You should of course always check the comparestats.pl output but if you are reasonably confident, you could do something like
perl comparestats.pl missing outdated | while read x y do wget -O /dev/null http://dev.openstreetmap.org/~ojw/NeedRender/?x=$x&y=$y&priority=2&src=foobar done
to automatically enqueue requests for all tiles that the script thinks are either missing or outdated. Use Caution: Make sure you have used a current stats file or you will request many more updates than necessary. Be aware that anything that has been rendered between the creation of your stats file and the time that you run your analysis cannot be considered by this mechanism. TODO: Use a fine-grained approach that, before requesting tile rendering, use the individual status check from tiles@home/APIs to check the latest status of the tile in question.

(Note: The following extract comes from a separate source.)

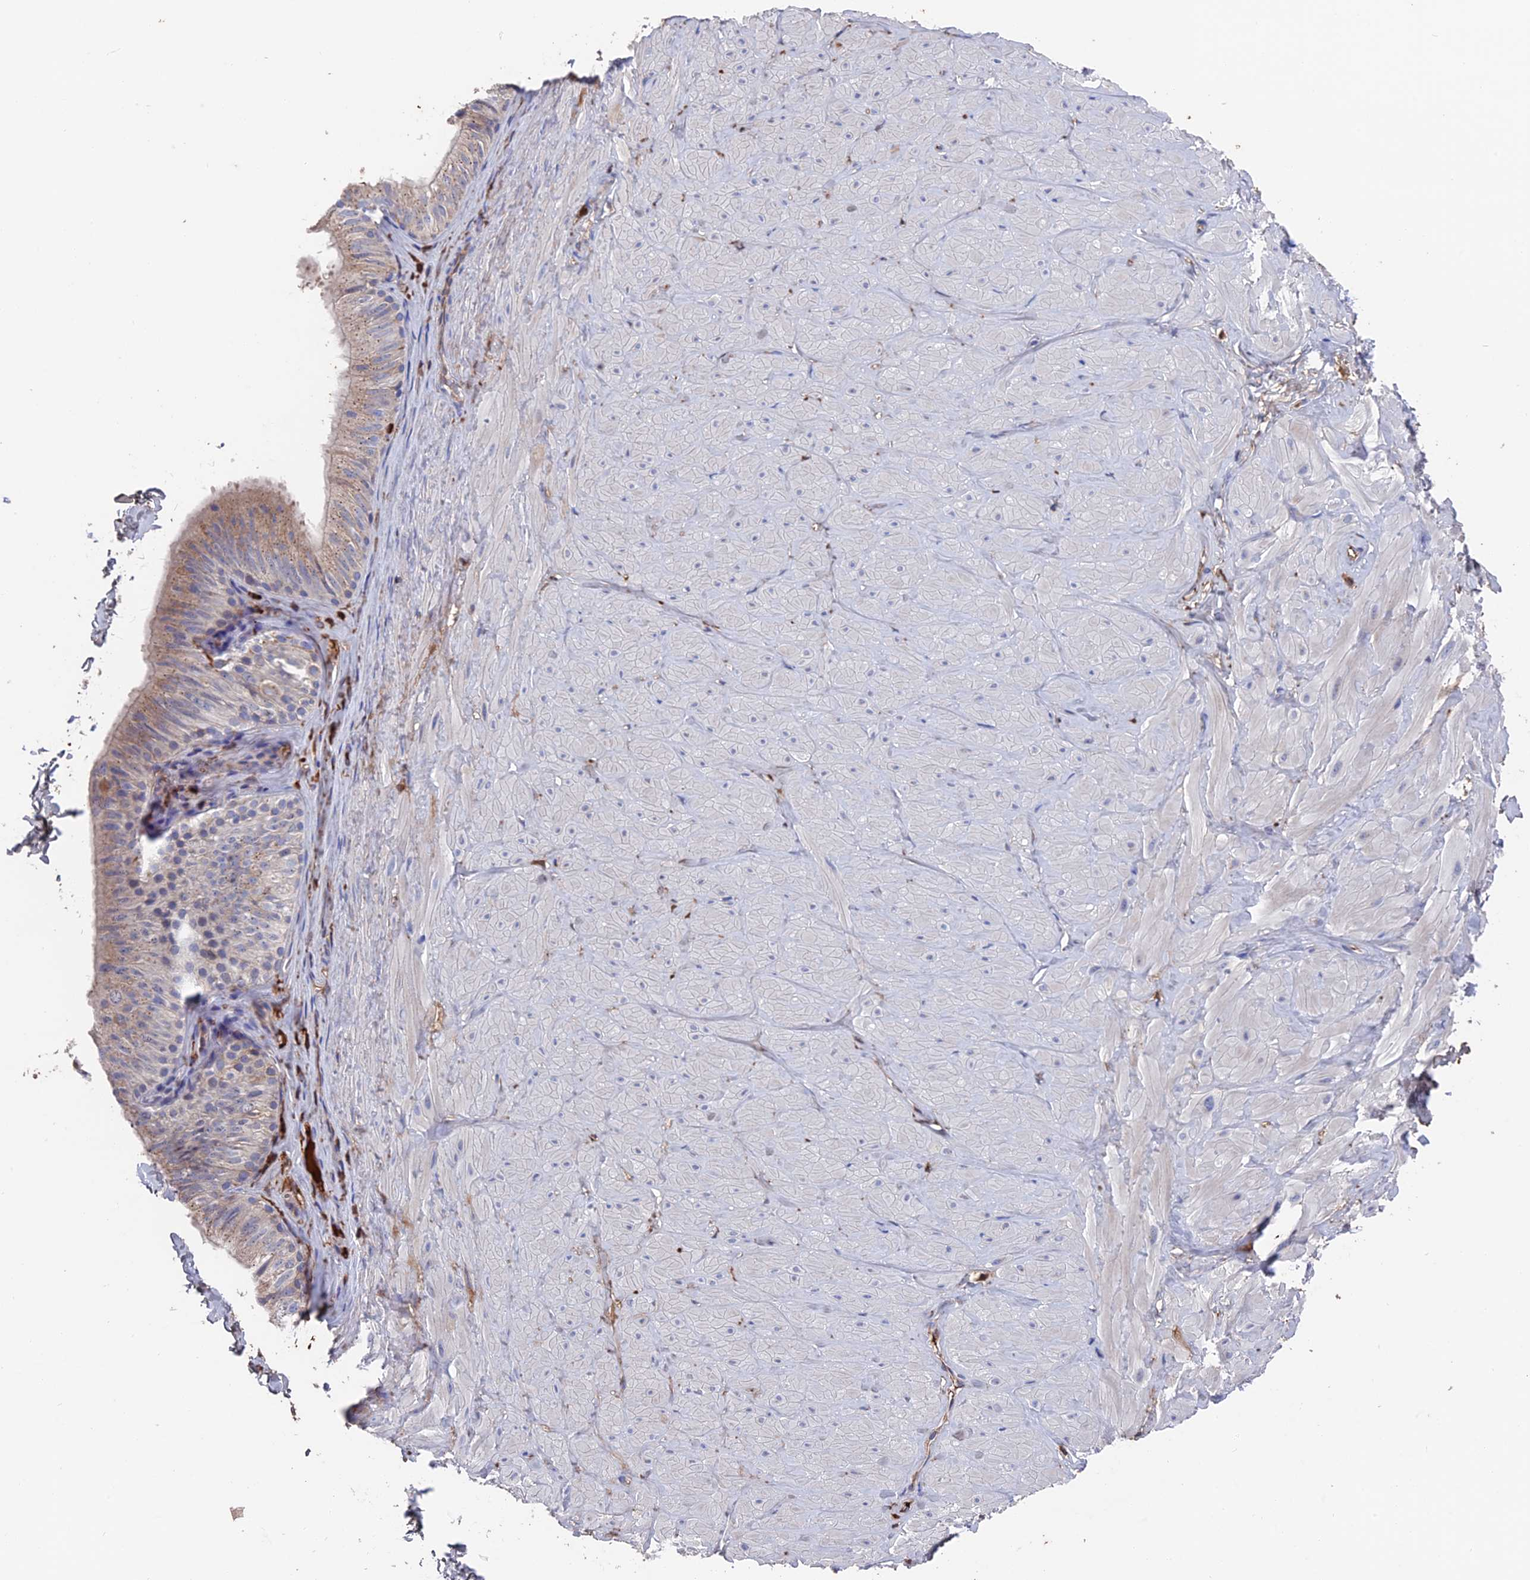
{"staining": {"intensity": "weak", "quantity": "25%-75%", "location": "cytoplasmic/membranous"}, "tissue": "adipose tissue", "cell_type": "Adipocytes", "image_type": "normal", "snomed": [{"axis": "morphology", "description": "Normal tissue, NOS"}, {"axis": "topography", "description": "Adipose tissue"}, {"axis": "topography", "description": "Vascular tissue"}, {"axis": "topography", "description": "Peripheral nerve tissue"}], "caption": "Adipose tissue stained with immunohistochemistry reveals weak cytoplasmic/membranous expression in approximately 25%-75% of adipocytes. Using DAB (brown) and hematoxylin (blue) stains, captured at high magnification using brightfield microscopy.", "gene": "HPF1", "patient": {"sex": "male", "age": 25}}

Step 3: Finding outdated low-zoom tiles
Since low-zoom tiles (levels 7 to 11) are generated from level-12 tiles and not directly from OSM data, a view at the stats file alone can tell us which tiles need to be re-generated. The algorithm is:
- From looking at all existing level-12 tiles, compute a list of all level-7 tiles that should exist (divide x and y of level-12 tile by 32).
- For each of the level-7 tiles that should exist, compare the last modification time of the newest level-12 tile contained with the modification time of the level-7 tile (using 0 if the tile does not exist). Re-generate if level-12 has newer modification time.
The script checkl7.pl does this. It reads a stat file on standard input, takes the same optional arguments as comparestats.pl, and produces similar output.
The script ignores level-12 tiles that (judging from their size) seem to be empty.